Yıllardır yazıp çizen, kalem oynatan ve yazdıklarını bilinçli bir okur haliyle bir hale yola sokmaya çalışan bir öbek yazan, çizen tayfası (yazar kavramını bir statü, kategori haline getirmeyi yeğlemeden) üzerindeki ataleti atıp kendi sözünü kolektif bir düzlemde tüm çoğulluğu ve özgürlüğüyle seslendirmek için bir araya geldi. Bu platform belki bir edebiyat ortamı olarak yarına ve bu coğrafyaya yaratım, kültür, düşünce, üretiminde kendince bir yol haritası çizecek. Belki de yol ortasında çuvallayacak. Ancak bu ülkenin kültürel tarihinde kendine ait bir sözü olması adına deli işi ve belki de "Don Kişotvari" bir serüvene girişecek.
Başka metinler, sözler ve anlatma yolları ararken "söz"ü kapitalist kültürün hegemonik, tekleştirici alanından bir parça sıyırabilirse de küçük bir mutluluğu ortak kılacak.

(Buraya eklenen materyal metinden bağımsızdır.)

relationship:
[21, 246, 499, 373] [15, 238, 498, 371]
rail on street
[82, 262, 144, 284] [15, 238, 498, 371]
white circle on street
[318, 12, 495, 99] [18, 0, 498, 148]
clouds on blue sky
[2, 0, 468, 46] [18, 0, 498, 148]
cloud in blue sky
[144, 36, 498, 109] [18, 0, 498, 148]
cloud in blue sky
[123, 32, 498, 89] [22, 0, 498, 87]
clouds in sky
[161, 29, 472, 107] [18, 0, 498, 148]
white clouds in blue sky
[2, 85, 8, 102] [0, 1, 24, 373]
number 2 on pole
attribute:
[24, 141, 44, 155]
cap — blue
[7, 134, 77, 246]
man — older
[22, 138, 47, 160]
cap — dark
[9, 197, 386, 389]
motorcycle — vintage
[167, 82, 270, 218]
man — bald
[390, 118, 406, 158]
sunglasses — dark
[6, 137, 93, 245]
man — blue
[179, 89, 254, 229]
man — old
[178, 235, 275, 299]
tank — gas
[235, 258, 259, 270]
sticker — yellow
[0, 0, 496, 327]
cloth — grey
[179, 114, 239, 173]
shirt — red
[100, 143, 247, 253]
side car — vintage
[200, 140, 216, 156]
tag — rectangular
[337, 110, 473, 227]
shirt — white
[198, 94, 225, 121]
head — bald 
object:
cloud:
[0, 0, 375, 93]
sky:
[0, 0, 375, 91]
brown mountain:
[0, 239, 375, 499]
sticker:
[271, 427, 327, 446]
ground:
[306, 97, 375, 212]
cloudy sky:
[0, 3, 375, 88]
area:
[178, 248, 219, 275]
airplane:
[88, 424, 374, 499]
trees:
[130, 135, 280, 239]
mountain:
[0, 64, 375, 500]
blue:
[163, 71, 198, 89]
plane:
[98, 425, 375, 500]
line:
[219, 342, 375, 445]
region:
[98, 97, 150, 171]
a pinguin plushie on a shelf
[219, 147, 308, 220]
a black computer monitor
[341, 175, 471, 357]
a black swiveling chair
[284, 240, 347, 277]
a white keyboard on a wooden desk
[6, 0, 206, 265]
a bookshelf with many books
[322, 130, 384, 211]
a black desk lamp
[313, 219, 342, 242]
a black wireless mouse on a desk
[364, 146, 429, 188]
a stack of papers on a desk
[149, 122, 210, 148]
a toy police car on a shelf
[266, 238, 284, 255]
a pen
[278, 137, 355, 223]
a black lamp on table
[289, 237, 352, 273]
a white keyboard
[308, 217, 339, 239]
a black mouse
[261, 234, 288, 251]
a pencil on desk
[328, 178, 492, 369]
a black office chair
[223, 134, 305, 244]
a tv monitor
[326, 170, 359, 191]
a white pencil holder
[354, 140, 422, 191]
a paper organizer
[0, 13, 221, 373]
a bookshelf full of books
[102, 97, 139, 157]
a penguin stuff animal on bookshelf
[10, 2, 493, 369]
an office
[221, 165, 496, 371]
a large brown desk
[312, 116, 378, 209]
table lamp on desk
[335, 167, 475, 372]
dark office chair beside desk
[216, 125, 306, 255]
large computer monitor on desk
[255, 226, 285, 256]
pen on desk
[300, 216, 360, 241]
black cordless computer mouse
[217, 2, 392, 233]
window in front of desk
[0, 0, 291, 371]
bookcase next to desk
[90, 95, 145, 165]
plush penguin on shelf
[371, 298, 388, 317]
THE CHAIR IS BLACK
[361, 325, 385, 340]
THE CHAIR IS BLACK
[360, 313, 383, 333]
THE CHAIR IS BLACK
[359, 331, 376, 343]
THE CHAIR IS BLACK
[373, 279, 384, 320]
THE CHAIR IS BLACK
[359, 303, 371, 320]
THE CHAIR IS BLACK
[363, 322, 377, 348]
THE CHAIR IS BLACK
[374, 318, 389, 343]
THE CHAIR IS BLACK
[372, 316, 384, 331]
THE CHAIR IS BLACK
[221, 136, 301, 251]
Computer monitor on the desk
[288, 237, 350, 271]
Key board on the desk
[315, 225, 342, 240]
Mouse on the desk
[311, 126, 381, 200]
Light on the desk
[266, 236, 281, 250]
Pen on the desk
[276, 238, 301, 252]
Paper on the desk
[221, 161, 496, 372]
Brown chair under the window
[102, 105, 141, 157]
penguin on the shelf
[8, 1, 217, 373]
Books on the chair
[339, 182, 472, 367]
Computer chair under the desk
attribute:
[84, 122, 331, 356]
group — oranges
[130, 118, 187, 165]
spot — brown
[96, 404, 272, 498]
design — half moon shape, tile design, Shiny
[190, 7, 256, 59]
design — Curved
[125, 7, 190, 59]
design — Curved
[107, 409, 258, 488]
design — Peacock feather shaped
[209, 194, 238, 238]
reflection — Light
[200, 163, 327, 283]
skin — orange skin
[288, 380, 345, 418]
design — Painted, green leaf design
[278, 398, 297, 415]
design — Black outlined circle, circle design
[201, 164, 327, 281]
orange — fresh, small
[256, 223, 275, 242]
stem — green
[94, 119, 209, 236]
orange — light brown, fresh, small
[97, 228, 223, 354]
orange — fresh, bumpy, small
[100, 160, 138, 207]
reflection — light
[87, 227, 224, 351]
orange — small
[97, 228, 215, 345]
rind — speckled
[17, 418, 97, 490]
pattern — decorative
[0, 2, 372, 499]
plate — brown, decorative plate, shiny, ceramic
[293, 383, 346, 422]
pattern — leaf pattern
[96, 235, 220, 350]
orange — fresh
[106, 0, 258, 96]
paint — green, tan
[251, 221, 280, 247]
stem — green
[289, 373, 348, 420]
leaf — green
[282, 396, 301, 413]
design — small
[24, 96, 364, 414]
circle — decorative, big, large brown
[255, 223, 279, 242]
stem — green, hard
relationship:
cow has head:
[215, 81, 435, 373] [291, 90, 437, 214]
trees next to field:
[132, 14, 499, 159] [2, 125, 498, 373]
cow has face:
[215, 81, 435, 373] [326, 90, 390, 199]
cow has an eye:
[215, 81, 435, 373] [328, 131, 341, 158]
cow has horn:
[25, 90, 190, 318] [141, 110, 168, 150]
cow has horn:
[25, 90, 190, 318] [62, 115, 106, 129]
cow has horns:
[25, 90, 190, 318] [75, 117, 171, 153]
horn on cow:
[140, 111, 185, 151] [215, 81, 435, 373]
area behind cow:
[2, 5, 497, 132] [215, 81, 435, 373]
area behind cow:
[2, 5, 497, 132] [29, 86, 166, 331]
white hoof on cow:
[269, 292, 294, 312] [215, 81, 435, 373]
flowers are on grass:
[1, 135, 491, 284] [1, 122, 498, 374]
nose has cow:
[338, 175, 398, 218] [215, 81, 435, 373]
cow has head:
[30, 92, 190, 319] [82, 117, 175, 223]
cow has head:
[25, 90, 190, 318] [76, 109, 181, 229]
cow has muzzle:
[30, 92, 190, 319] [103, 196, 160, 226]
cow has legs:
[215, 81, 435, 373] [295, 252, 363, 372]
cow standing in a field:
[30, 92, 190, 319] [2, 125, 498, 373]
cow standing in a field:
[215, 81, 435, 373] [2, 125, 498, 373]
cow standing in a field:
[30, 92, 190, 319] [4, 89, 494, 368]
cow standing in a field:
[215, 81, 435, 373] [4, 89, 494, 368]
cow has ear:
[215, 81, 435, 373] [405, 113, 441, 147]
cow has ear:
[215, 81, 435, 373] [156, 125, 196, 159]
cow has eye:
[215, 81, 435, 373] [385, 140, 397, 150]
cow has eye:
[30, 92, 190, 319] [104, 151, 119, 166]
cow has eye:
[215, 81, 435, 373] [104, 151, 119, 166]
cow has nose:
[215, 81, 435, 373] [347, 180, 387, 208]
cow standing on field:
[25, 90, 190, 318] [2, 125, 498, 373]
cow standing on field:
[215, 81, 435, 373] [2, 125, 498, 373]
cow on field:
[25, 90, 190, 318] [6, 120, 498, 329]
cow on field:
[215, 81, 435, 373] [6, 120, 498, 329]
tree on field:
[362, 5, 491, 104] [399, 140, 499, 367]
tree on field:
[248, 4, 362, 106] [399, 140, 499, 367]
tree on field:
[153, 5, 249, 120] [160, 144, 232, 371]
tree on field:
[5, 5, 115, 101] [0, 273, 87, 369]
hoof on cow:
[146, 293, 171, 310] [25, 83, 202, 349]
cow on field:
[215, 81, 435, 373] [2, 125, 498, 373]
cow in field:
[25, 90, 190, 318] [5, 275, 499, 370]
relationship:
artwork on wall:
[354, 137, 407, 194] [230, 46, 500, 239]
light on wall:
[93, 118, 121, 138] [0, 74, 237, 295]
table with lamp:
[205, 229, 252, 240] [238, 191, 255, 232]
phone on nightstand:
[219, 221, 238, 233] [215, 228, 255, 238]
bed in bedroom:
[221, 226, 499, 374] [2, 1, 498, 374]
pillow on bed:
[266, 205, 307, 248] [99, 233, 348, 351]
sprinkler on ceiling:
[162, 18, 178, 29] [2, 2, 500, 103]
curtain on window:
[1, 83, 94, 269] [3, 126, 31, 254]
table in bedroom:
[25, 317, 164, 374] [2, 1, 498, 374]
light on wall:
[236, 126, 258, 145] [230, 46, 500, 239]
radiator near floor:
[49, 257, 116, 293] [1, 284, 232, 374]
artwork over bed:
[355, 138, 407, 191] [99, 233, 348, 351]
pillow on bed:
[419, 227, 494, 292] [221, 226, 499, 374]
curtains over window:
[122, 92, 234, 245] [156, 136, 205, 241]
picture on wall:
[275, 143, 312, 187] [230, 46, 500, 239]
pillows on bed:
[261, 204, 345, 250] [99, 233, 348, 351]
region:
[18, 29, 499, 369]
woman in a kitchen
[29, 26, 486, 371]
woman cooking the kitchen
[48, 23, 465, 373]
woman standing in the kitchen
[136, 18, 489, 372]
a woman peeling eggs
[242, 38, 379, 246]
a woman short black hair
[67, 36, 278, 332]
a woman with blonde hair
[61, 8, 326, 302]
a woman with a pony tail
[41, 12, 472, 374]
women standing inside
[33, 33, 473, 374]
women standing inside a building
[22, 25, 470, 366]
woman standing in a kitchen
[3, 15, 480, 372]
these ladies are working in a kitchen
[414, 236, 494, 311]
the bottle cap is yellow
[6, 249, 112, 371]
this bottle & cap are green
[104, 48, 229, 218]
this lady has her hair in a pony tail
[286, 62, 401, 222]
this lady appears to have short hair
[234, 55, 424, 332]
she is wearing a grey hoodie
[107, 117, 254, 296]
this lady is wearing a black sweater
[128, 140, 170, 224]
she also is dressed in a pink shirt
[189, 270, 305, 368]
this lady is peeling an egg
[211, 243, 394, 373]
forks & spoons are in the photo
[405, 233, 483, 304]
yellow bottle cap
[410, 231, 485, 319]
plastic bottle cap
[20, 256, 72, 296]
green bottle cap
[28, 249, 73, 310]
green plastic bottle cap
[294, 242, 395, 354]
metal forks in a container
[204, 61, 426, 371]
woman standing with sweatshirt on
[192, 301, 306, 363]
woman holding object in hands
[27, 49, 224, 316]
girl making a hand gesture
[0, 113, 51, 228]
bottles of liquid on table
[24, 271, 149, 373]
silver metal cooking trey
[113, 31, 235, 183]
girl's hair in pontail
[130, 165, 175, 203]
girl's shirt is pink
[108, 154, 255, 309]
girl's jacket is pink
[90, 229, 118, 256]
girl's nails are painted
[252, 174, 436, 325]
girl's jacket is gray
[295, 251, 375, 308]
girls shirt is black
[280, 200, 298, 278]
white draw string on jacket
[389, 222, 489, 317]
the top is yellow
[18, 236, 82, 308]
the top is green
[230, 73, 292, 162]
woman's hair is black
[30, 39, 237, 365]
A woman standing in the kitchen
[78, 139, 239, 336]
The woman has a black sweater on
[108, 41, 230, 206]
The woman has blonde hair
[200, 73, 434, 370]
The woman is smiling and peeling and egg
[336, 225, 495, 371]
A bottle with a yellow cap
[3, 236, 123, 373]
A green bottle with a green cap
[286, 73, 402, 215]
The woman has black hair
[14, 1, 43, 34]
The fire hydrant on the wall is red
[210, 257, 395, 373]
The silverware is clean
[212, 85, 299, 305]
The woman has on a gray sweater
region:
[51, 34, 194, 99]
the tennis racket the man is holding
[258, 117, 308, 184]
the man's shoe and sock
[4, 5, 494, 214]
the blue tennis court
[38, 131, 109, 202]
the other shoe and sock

O halde haydi yola çıkalım. Kaybedecek neyimiz var?
Özgür kalemlerimizle, edebiyat kanonlarının dışında da okurlara söyleyeceklerimiz olduğu zaten ortada değil mi?
Yazmak, hümanizmden doğar, empatiden doğar, vicdanımız bizi zorlar yazmaya…İnsancıl olan iyi olanla hemhal olmak zorunda değil elbette; kötülüğümüzü iyiliğimizle örtmeye çalışsak da hep bir tarafımız şiddete, öldürmeye, yok etmeye eğilimli. Ama acıyı dirim ve dinginlik için kılavuz yapıyor muyuz, asıl mesele bu sanki. Kötülük deriz de, biz kimiz pek tartmayız bu noktada, yüzyılların izinde biz kimiz? Geçmişle yüzleşen "biz" miyiz? Geçmişe vefa borcu nedir, unutulmasını istemediklerimize mim koymaktır belki, gönül pınarımızın coşkun seline baraj kurmaktır, diğerlerine böyle de oldu diye susuzluklarına derman olmaktır. İncelikler bizi var eder halbuki. Yazmak inceliklerimizi anımsamaktır hatta.
Habis hastalıklarımızdan, marazlarımızdan bir parça sıyrılma niyetidir yazı dediğin.
Söyleyemediklerimiz var söylenecek... yazılmamış hiçbir sey yok oysa ki. Söze dair yeni şeyler gerek..
O halde öykülerimizle kendi kurmaca atlasımızın izinde seyrüseferimiz başlasın diyoruz.